Potential mechanisms of spaceflight associated neuro-ocular syndrome (SANS).

1. Cephalad fluid shift with intraorbital and intracranial volume increase

2. Increased intracranial pressure

3. Translaminar pressure gradient

4. Altered glymphatic drainage

5. Intracerebral volume and cerebral edema alterations

6. Orbital and cerebral arterial or venous drainage disturbance

7. One carbon pathway metabolism alterations

8. Choroidal volume expansion

9. Hypercapnia related volume and pressure disturbances

Conclusion

In summary, novel and unique neuro-ophthalmic findings have been documented in astronauts during and after LDSF and have been termed SANS. Although a single unifying and overreaching mechanism has yet to be proven,[1,2,4-9,19,40,41,44,55-57] and a multifactorial pathogenesis may be involved, it is likely that SANS may be the end result of cephalad fluid shifts to the brain and orbit brought about by extended MG exposure.

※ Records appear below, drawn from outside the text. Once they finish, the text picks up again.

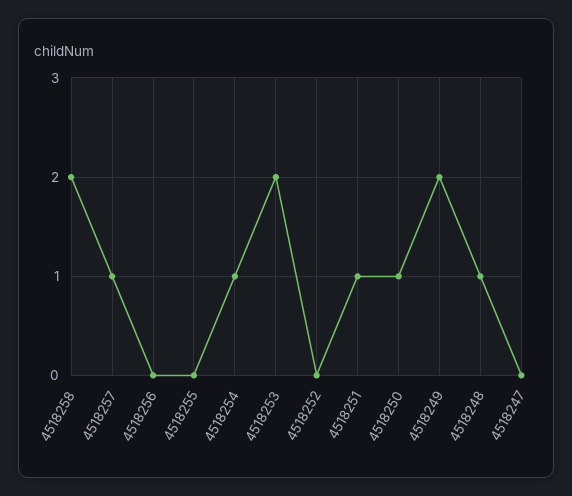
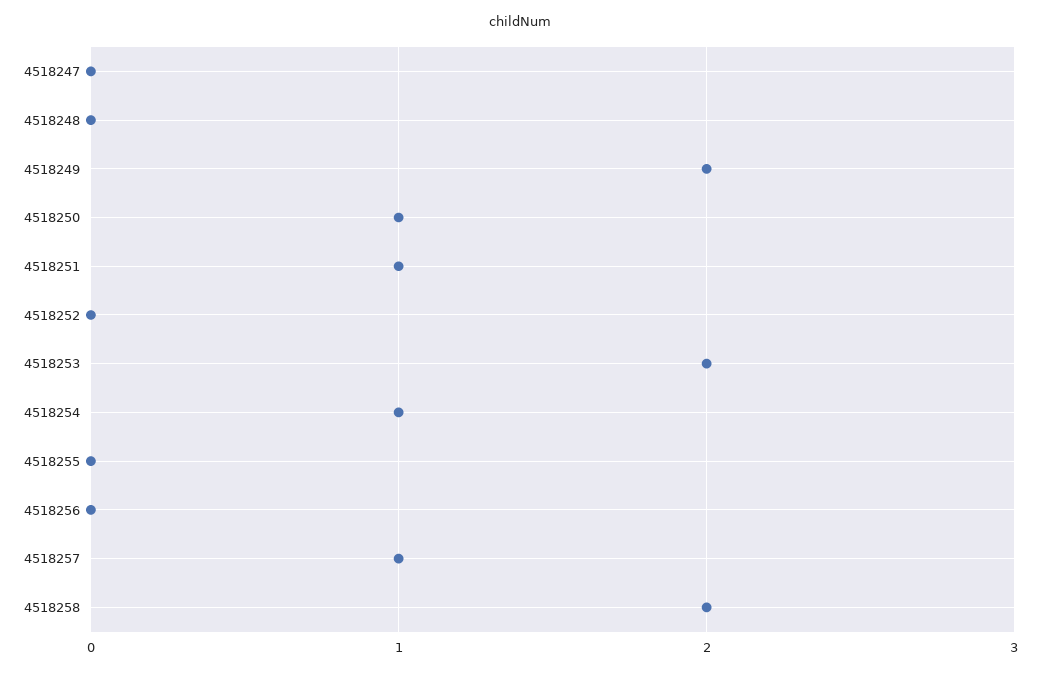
4518248: 1 -> 0

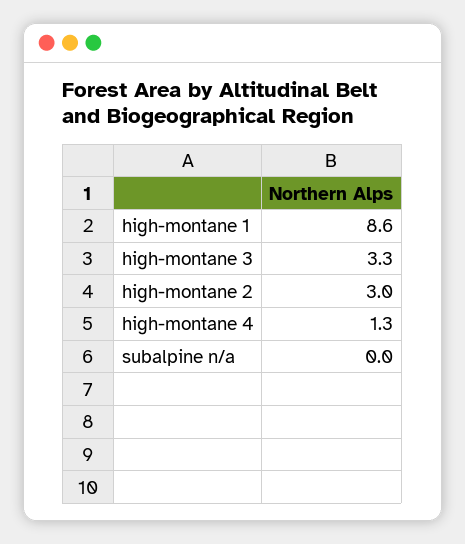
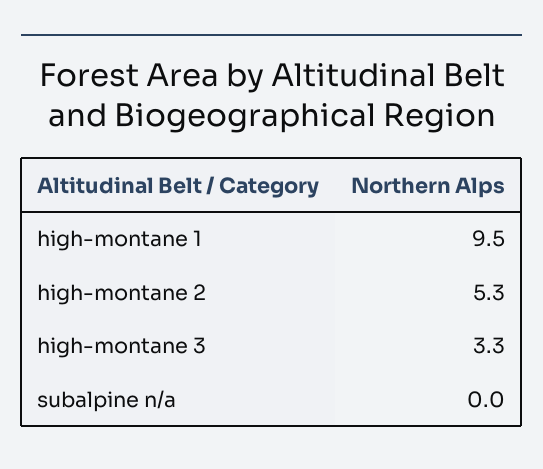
high-montane 1: 8.6 -> 9.5
high-montane 2: 3 -> 5.3
high-montane 4: 1.3 -> none

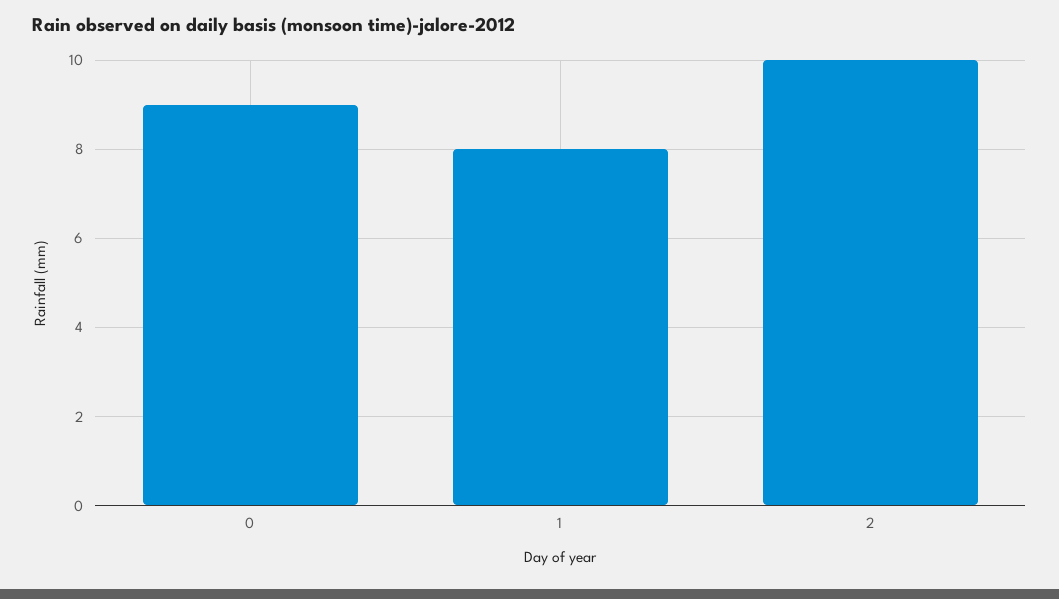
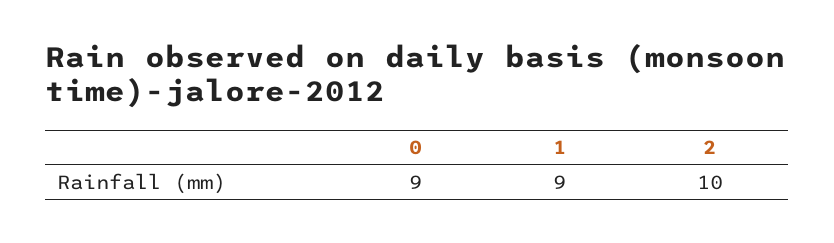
1: 8 -> 9

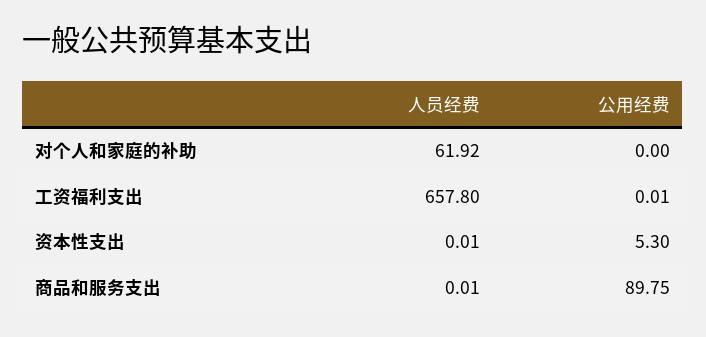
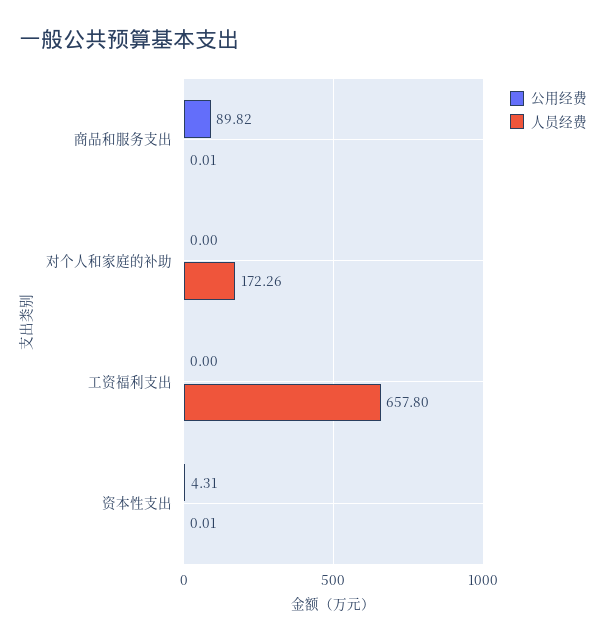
人员经费, 对个人和家庭的补助: 61.92 -> 172.26
公用经费, 工资福利支出: 0.01 -> 0
公用经费, 资本性支出: 5.3 -> 4.31
公用经费, 商品和服务支出: 89.75 -> 89.82

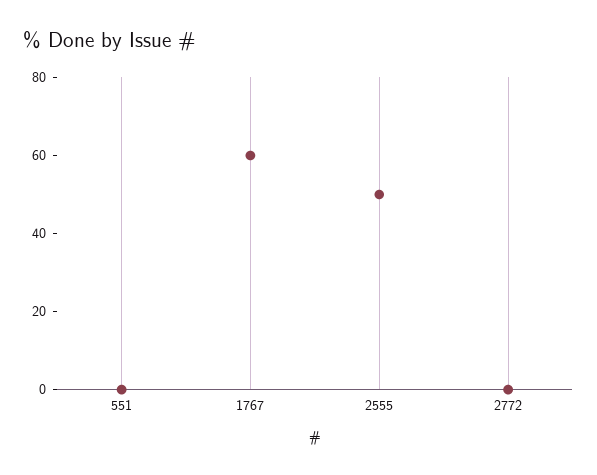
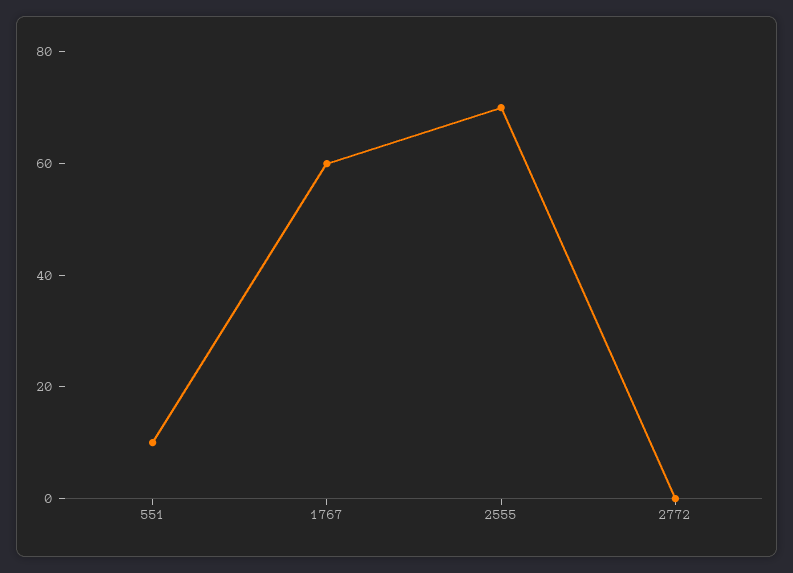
551: 0 -> 10
2555: 50 -> 70

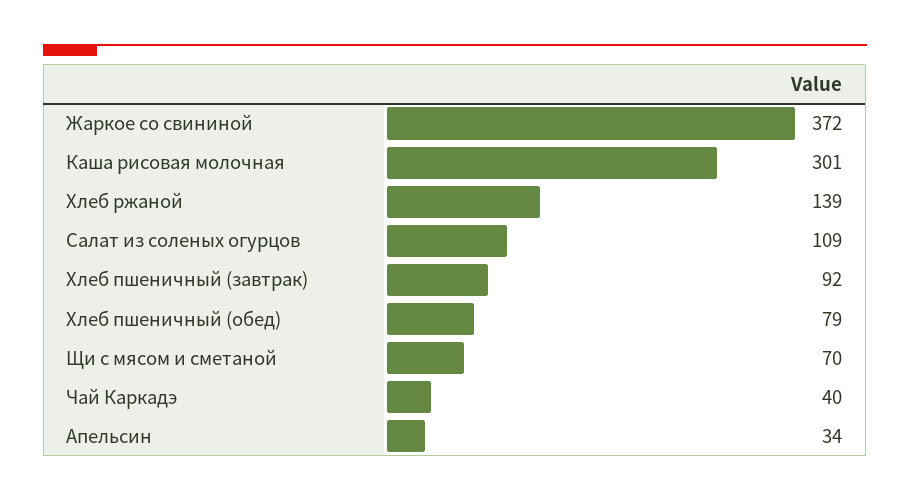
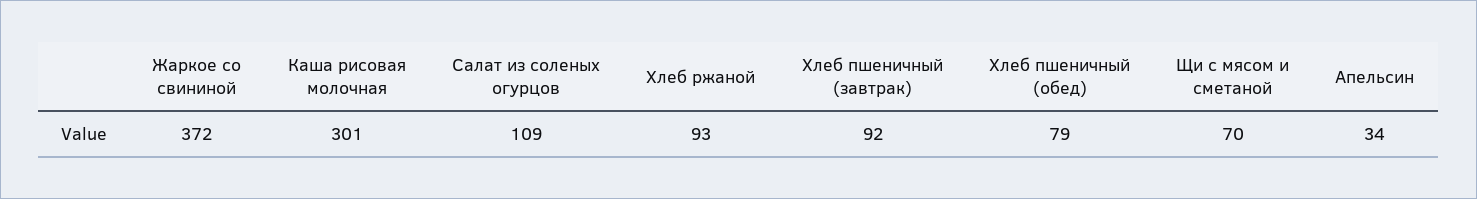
Хлеб ржаной: 139 -> 93
Чай Каркадэ: 40 -> none

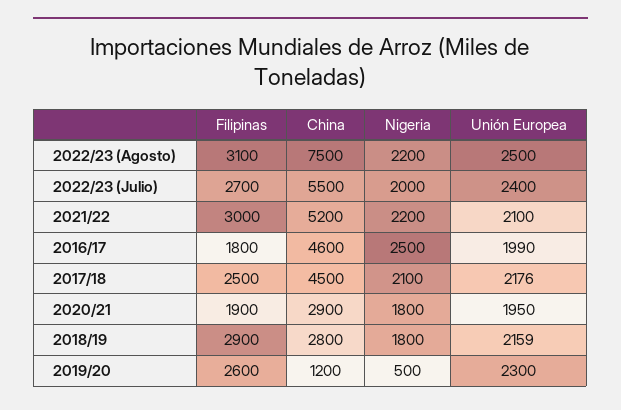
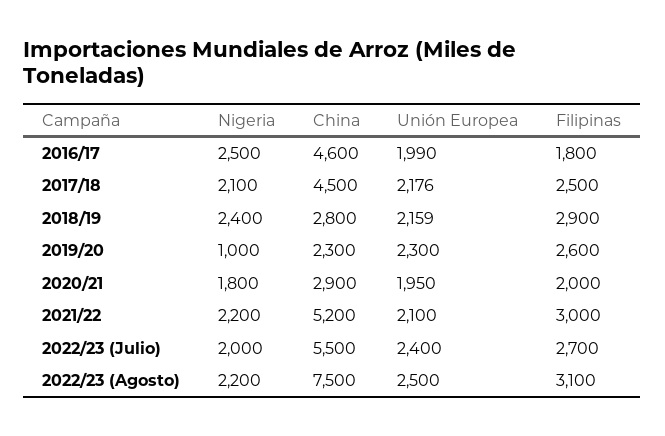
Filipinas, 2020/21: 1900 -> 2000
Nigeria, 2018/19: 1800 -> 2400
China, 2019/20: 1200 -> 2300
Nigeria, 2019/20: 500 -> 1000

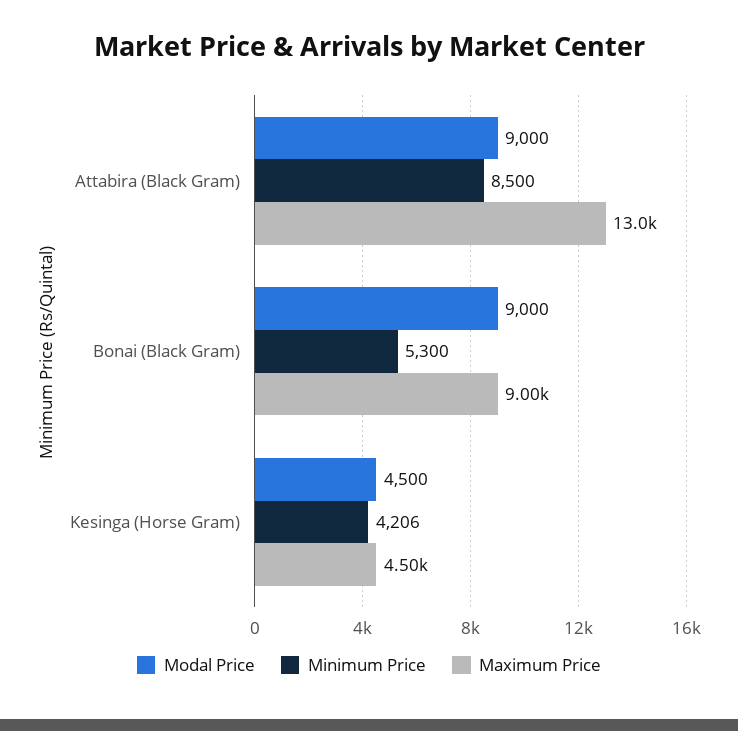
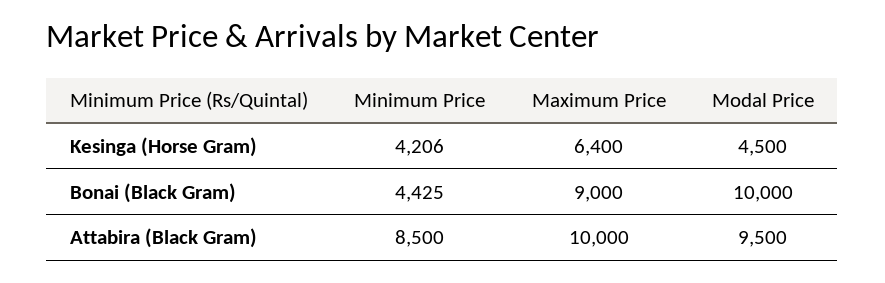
Modal Price, Attabira (Black Gram): 9000 -> 9500
Maximum Price, Attabira (Black Gram): 13000 -> 10000
Modal Price, Bonai (Black Gram): 9000 -> 10000
Minimum Price, Bonai (Black Gram): 5300 -> 4425
Maximum Price, Kesinga (Horse Gram): 4500 -> 6400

Mao et al. reviewed the impact of spaceflight and artificial gravity in a mouse retinal model using biochemical and proteomic analysis. Zhang and Hargens reviewed the possible role of spaceflight-induced intracranial hypertension and visual impairment as well as potential pathophysiology and Countermeasures. Wostyn and De Deyn described intracranial pressure-induced optic nerve sheath response as a possible predictive biomarker for optic disc edema in astronauts. The interested reader is directed to both our own prior review articles but also the animal and human work performed by the many intramural and extramural NASA related partners working on SANS.[6-9]

Despite the recognition and research related to SANS for many years, several unanswered questions remain: (1) What, if any, is the significance of potential preferential laterality (i.e., right-sided bias) seen in the anatomical changes of SANS? (unpublished data, personal communication WT); (2) Are there changes in the eye’s anterior segment (in addition to the posterior segment findings) associated with SANS?; (3) What, if any, is the role of CO2 or radiation in SANS?; (4) Are there pre-flight anatomic, hormonal or physiologic characteristics of in astronauts that predispose to the development or severity of SANS?; (5) Are there more sensitive and objective measures of the ODE in SANS (as compared to the Frisén scale)?; (6) Is there a dose (i.e., duration of LDSF) response curve or dose gradient for exposure with longer missions producing a greater SANS risk?; and (7) What role, if any, does the lymphatic system play in SANS? These and many other questions remain under active investigation by NASA and its clinical and research partners.

Understanding the possible mechanisms for SANS will undoubtedly be useful in developing preventive or counter measures before or during LDSF especially as NASA prepares for the possibility of even longer duration manned missions to the ISS, the moon, the asteroid belt, or Mars.